Pandemia e Setembro Amarelo

Estudantes de Psicologia de várias partes do Brasil oferecem serviços gratuitos que amenizam a ansiedade e ajudam a prevenir a prática do suicídio

O ano de 2020 está sendo bastante desafiador para os seres humanos de toda parte do Planeta Terra. É que com a chegada do novo coronavírus, nós fomos obrigados a ficar isolados, com medo de sair, medo de morrer, medo de contrair a doença ou de passá-la para os nossos entes queridos. Aqui no Brasil, a quarentena já dura 6 meses e os cidadãos começam a sentir as mais variadas mudanças em diversos âmbitos: no humor, no relacionamento com os integrantes de casa, no sono, entre outros casos. E durante tanto tempo de reclusão, os especialistas fazem um alerta: é preciso falar sobre o suicídio. Segundo dados da Organização Mundial da Saúde (OMS), a cada 40 segundos uma pessoa comete suicídio no mundo, mas 90% dos suicídios poderiam ser evitados, pois os transtornos que se encontram associados ao comportamento suicida contam com tratamentos psicológicos específicos. Em nosso país, nos últimos anos, mais de 100 mil pessoas morreram em decorrência deste lamentável fato.

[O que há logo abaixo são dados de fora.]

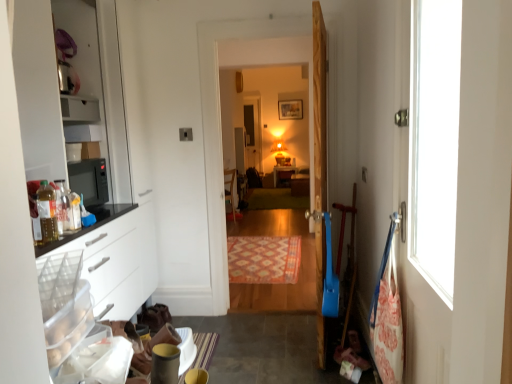
Question: From the image's perspective, is translucent plastic bottle at left under matte yellow concrete at lower left?

Choices:
 (A) yes
 (B) no

Answer: (B)

Question: Is translucent plastic bottle at left far from matte yellow concrete at lower left?

Choices:
 (A) no
 (B) yes

Answer: (B)

Question: Considering the relative positions of translucent plastic bottle at left and matte yellow concrete at lower left in the image provided, is translucent plastic bottle at left to the right of matte yellow concrete at lower left from the viewer's perspective?

Choices:
 (A) no
 (B) yes

Answer: (A)

Question: Does translucent plastic bottle at left have a greater height compared to matte yellow concrete at lower left?

Choices:
 (A) no
 (B) yes

Answer: (B)

Question: Considering the relative sizes of translucent plastic bottle at left and matte yellow concrete at lower left in the image provided, is translucent plastic bottle at left wider than matte yellow concrete at lower left?

Choices:
 (A) no
 (B) yes

Answer: (A)

Question: Is patterned carpet at center, which appears as the 2th mat when viewed from the top, in front of or behind wooden table at center in the image?

Choices:
 (A) behind
 (B) front

Answer: (B)

Question: From the image's perspective, is patterned carpet at center, the 1th mat in the front-to-back sequence, above or below wooden table at center?

Choices:
 (A) below
 (B) above

Answer: (A)

Question: From a real-world perspective, is patterned carpet at center, which is the 1th mat from bottom to top, positioned above or below wooden table at center?

Choices:
 (A) above
 (B) below

Answer: (B)

Question: Is patterned carpet at center, the 2th mat in the back-to-front sequence, inside or outside of wooden table at center?

Choices:
 (A) inside
 (B) outside

Answer: (B)

Question: In the image, is matte white cabinet at center positioned in front of or behind translucent plastic bottle at left?

Choices:
 (A) behind
 (B) front

Answer: (A)

Question: Considering the relative positions of matte white cabinet at center and translucent plastic bottle at left in the image provided, is matte white cabinet at center to the left or to the right of translucent plastic bottle at left?

Choices:
 (A) left
 (B) right

Answer: (B)

Question: From a real-world perspective, is matte white cabinet at center positioned above or below translucent plastic bottle at left?

Choices:
 (A) below
 (B) above

Answer: (A)

Question: Is matte white cabinet at center taller or shorter than translucent plastic bottle at left?

Choices:
 (A) short
 (B) tall

Answer: (B)

Question: Considering the positions of wooden door at center and matte white cabinet at center in the image, is wooden door at center bigger or smaller than matte white cabinet at center?

Choices:
 (A) big
 (B) small

Answer: (A)

Question: Considering the positions of wooden door at center and matte white cabinet at center in the image, is wooden door at center taller or shorter than matte white cabinet at center?

Choices:
 (A) short
 (B) tall

Answer: (B)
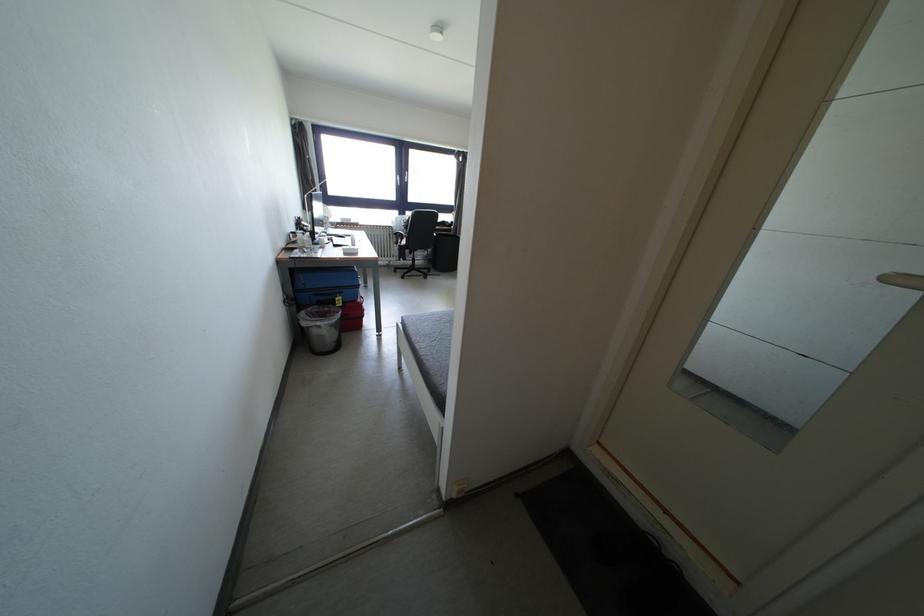
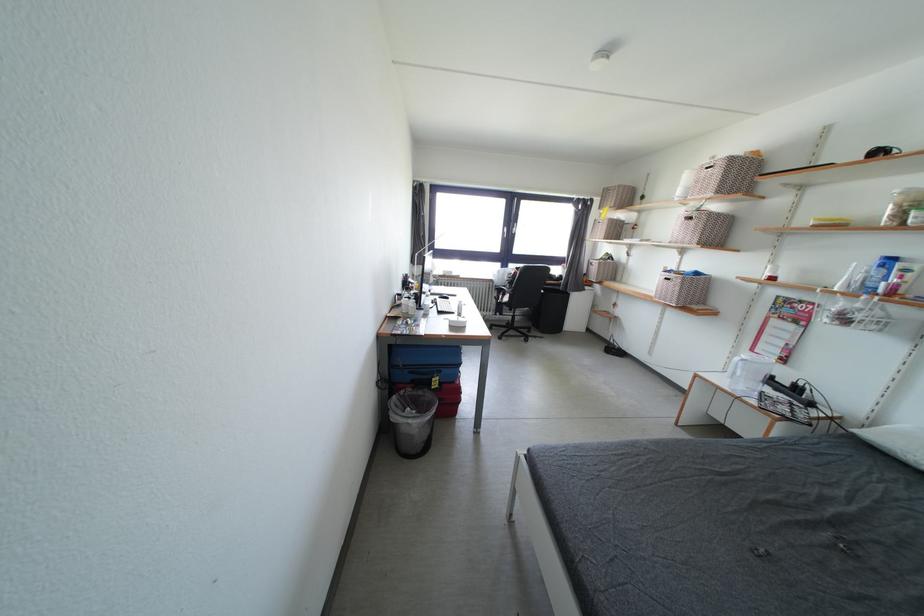
Question: The camera is either moving clockwise (left) or counter-clockwise (right) around the object. The first image is from the beginning of the video and the second image is from the end. Is the camera moving left or right when shooting the video?

Choices:
 (A) Left
 (B) Right

Answer: (B)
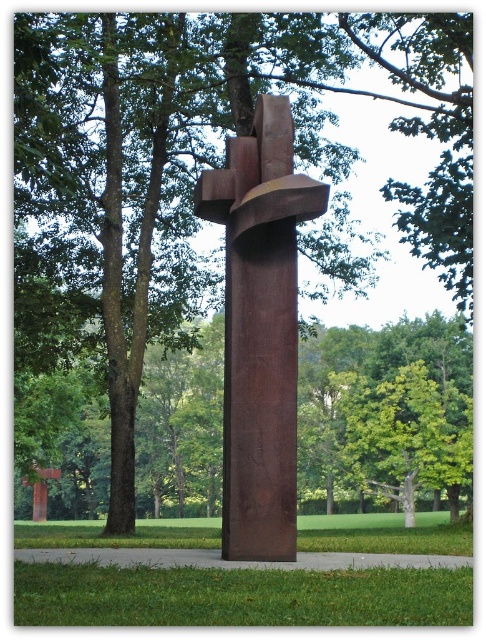
Which of these two, rusty metal sculpture at center or rusty metal cross at lower left, stands shorter?

Standing shorter between the two is rusty metal cross at lower left.

Does rusty metal sculpture at center appear over rusty metal cross at lower left?

Yes.

Between point (254, 504) and point (41, 518), which one is positioned in front?

Point (254, 504)

Find the location of a particular element. rusty metal sculpture at center is located at coordinates point(260,328).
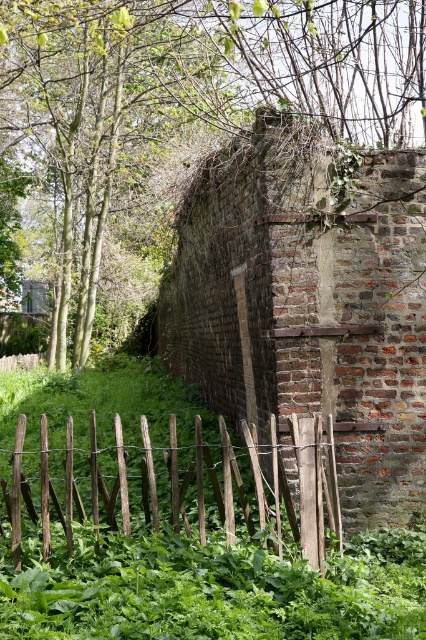
You are a gardener planning to plant flowers in the area shown in the image. Considering the brick wall at center and the green leafy grass at lower center, which area has more space available for planting?

The green leafy grass at lower center has more space available for planting since it occupies more area than the brick wall at center.

You are a gardener who wants to plant a new flower bed between the green leafy grass at lower center and the wooden fence at lower left. Which object should you start digging near to ensure the flowers will have enough space to grow?

The green leafy grass at lower center is shorter than the wooden fence at lower left, so you should start digging near the wooden fence at lower left to ensure there is enough space for the flowers to grow.

You are standing in front of the brick wall at center. What are the coordinates of its position in the image?

The brick wall at center is located at coordinates (308, 305).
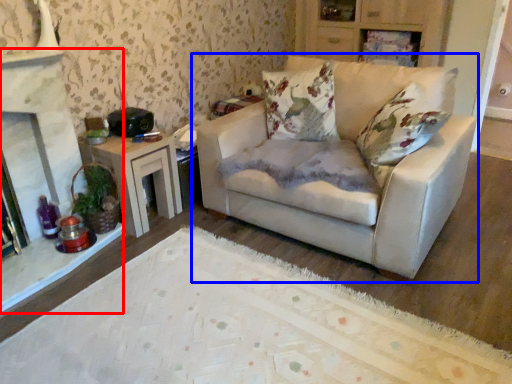
Question: Which object appears closest to the camera in this image, fireplace (highlighted by a red box) or studio couch (highlighted by a blue box)?

Choices:
 (A) fireplace
 (B) studio couch

Answer: (B)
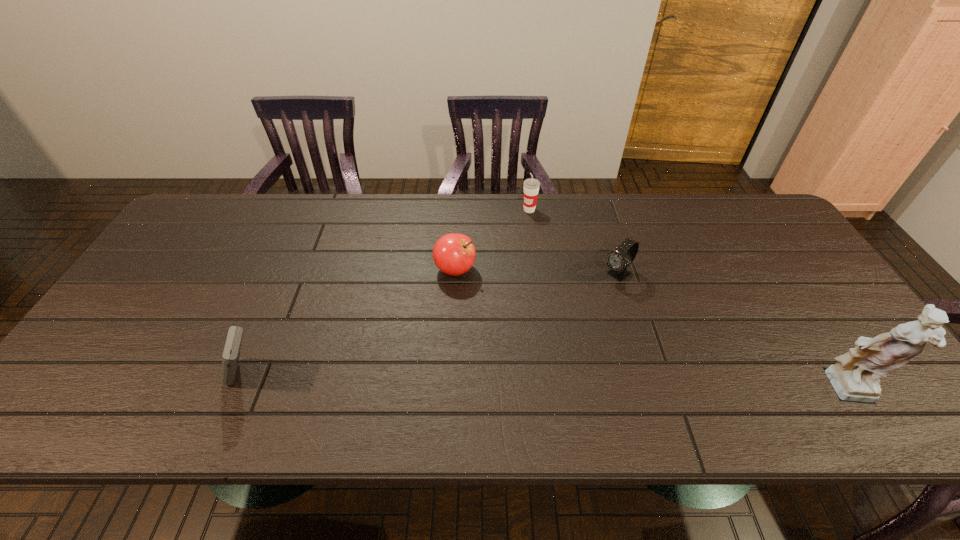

Esse é um fenômeno complexo, sendo difícil definir um único motivo, pois muitos aspectos podem ser considerados como influenciadores ou desencadeantes. Afirmar que uma pessoa tirou a própria vida porque estava deprimida ou porque acabou um relacionamento, ou ainda porque é usuário de drogas, não é suficiente. Tentar entender o ato do suicídio diz respeito a buscar um norte, levando em consideração aspectos individuais, sociais, culturais, ambientais, religiosos e psicológicos.

Durante este mês, acontece a campanha brasileira de prevenção ao suicídio, mais conhecida como “Setembro Amarelo”, iniciada no Brasil em 2015. O mês foi escolhido para a campanha porque, desde 2003, o dia 10 de setembro é o Dia Mundial de Prevenção do Suicídio. A ideia é promover eventos que abram espaço para debates sobre suicídio e divulgar o tema alertando, bem como conscientizando a população sobre a importância de sua discussão.

Alunos, coordenadores e docentes do Curso de Psicologia da Estácio dos 44 campi, distribuídos por todo o Brasil, fazem parte do Serviço de Psicologia Aplicada (SPA). Nestes espaços são realizados atendimentos psicológicos gratuitos, cujas consultas são agendadas previamente. Mais informações podem ser obtidas na unidade mais próxima da residência dos interessados. “Nossos serviços gratuitos são oferecidos o ano todo e o grande objetivo é dar condições aos estudantes de colocarem em prática tudo que aprenderam, sempre supervisionados por professores e coordenadores”, afirma Angie Pique, Gestora Nacional do Curso de Psicologia da Estácio.

Segundo a gestora da Instituição de Ensino Superior, milhares atendimentos gratuitos são realizados anualmente pelo Serviço de Psicologia Aplicada (SPA) da Estácio. Vale registrar que em caso de urgência, as pessoas e familiares que precisam conversar, visto que o diálogo salva milhares de vidas, devem ligar para o Centro de Valorização da Vida (CVV) pelo número 188. A ONG realiza apoio emocional e prevenção de suicídio e o sigilo é absoluto.